Why I left London after 10 years and moved to Puglia, Italy

Why I left London after 10 years and moved to Puglia, Italy

If you had asked me in my twenties where I saw myself living, I would probably say big city, with lots of things to do, tall buildings, hectic schedule, inspiring vibe, and an infinite choice of foodie spots. For over ten years, to me London was the place to be - vibrant, fast-paced, full of opportunities and inspiration. And even though I’m an introvert and sometimes found that lifestlye exhausting, I was a bit addicted to that rhythm, as it made me feel less lonely and kind in the centre of the world.

But like many things in life, seasons shift.
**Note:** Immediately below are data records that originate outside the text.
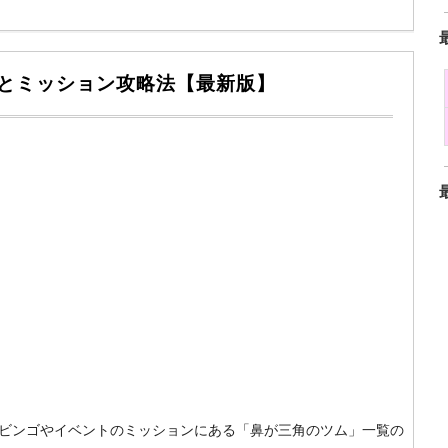
覧とミッション攻略法【最新版】
um）のビンゴやイベントのミッションにある「鼻が三角のツム」一覧の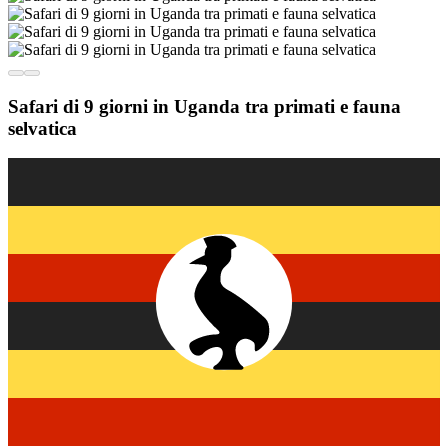
Safari di 9 giorni in Uganda tra primati e fauna
selvatica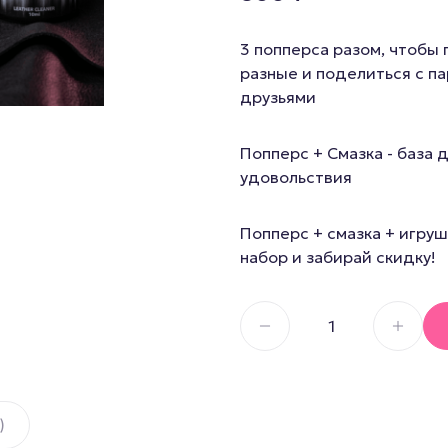
Секс И
Смазка на водной основе
3 попперса разом, чтобы
Силиконовая смазка
Дилдо
разные и поделиться с п
Смазка на гибридной основе
Анальны
друзьями
Смазка на порошковой
Для член
основе
Попперс + Смазка - база 
Гиганты,
удовольствия
Смазка на масляной основе
Мастурб
Попперс + смазка + игруш
набор и забирай скидку!
)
And over time, so did my heart.

When feelings towards big city life started to change.

The first tiny cracks in my big-city mindset appeared when I moved into a flat into a quiet neighbourhood, close to one of London’s biggest parks. Having nature so close brought me a kind of joy I hadn’t realised I was missing. I always loved nature, but I realised I stopped spending time in it, and even when I did, it felt as if I was just doing another activity in the city, rather than actively soaking in its unique beauty. And then when 2020 arrived, like for many of us, life suddenly paused, and I discovered something I didn’t know I craved: slow living. The long walks without rushing anywhere, cooking at home, having a mindful morning routine instead of a nerve-wracking commute… it all felt so natural and nourishing. And once the world started reopening, I realised that part of me wasn’t ready to jump back into the previous hustle.

The growing desire for freedom that led to a drastic career change

During those months, I also experienced remote work for the first time, and it completely changed my perspective. The freedom to work from home, set my own rhythms, and having more time without constantly rushing somewhere made me question the pace I had been living at for so long.
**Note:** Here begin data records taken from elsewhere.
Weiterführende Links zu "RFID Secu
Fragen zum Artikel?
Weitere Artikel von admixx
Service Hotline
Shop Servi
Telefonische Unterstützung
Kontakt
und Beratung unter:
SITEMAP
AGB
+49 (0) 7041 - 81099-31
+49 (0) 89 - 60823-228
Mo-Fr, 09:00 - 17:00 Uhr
Not long after, I met my now-husband. We moved in together, and a new chapter of my life in London begun. At that time, I was also feeling uninspired and unfulfilled by my current job for different reasons, and made one of the most significant decisions of my adult life: I changed careers completely. I left my job, no other offer lining up, just quit, and dedicated a few months to learning a completely new profession, and landed a junior position with an amazing company for which I still work for today, remotely from Italy.
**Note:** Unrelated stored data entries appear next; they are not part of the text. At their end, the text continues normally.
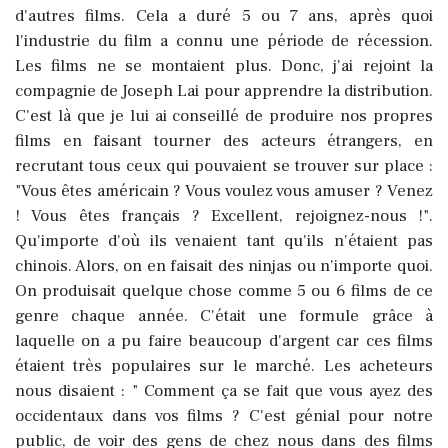
d'autres films. Cela a duré 5 ou 7 ans, après quoi
l'industrie du film a connu une période de récession.
Les films ne se montaient plus. Donc, j'ai rejoint la
compagnie de Joseph Lai pour apprendre la distribution.
C'est là que je lui ai conseillé de produire nos propres
films en faisant tourner des acteurs étrangers, en
recrutant tous ceux qui pouvaient se trouver sur place :
"Vous êtes américain ? Vous voulez vous amuser ? Venez
! Vous êtes français ? Excellent, rejoignez-nous !".
Qu'importe d'où ils venaient tant qu'ils n'étaient pas
chinois. Alors, on en faisait des ninjas ou n'importe quoi.
On produisait quelque chose comme 5 ou 6 films de ce
genre chaque année. C'était une formule grâce à
laquelle on a pu faire beaucoup d'argent car ces films
étaient très populaires sur le marché. Les acheteurs
nous disaient : " Comment ça se fait que vous ayez des
occidentaux dans vos films ? C'est génial pour notre
public, de voir des gens de chez nous dans des films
This new chapter also gave me something I hadn’t fully allowed myself before: space to reconnect with my creativity. I returned to my art, slowly at first (simply for the love of it) and little by little, it grew into a small side business.

From London streets to Apulian olive groves

After living together in London for a couple more years, my husband and I finally took the leap: we packed up our flat and moved to Puglia, the beautiful region of southern Italy where he was born.

Now, our days look very different. We live slowly but intentionally. We plan future travels. We work on our passions and savour the simple freedom I once dreamed of while running to catch the tube during London rush hour.

Do I miss London? Sometimes. But I’m where I need to be now.

London will always have a special place in my heart. It gave me so much growth that I could’ve never get in Milan (where I lived before). I feel that I fully lived my London chapter. And when life offered me the chance to write a new one, I was ready to take it.

This move wasn’t an escape, but a conscious evolution. I’ve always been the kind of person who craves personal growth and changes in life that reflect my current identity, and staying in a place (both mentally and physically) that I feel I’ve outgrown becomes unbearable. Through my 20s, I craved challenges, growth, learning, experiences, and even some drama which made me stronger and wiser. Now, I need a wholesome home surrounded by nature, no drama, fill my time with creative activities, fun experiences with my husband and live life on our terms. So yes, it feels like I’m exactly where I’m meant to be now.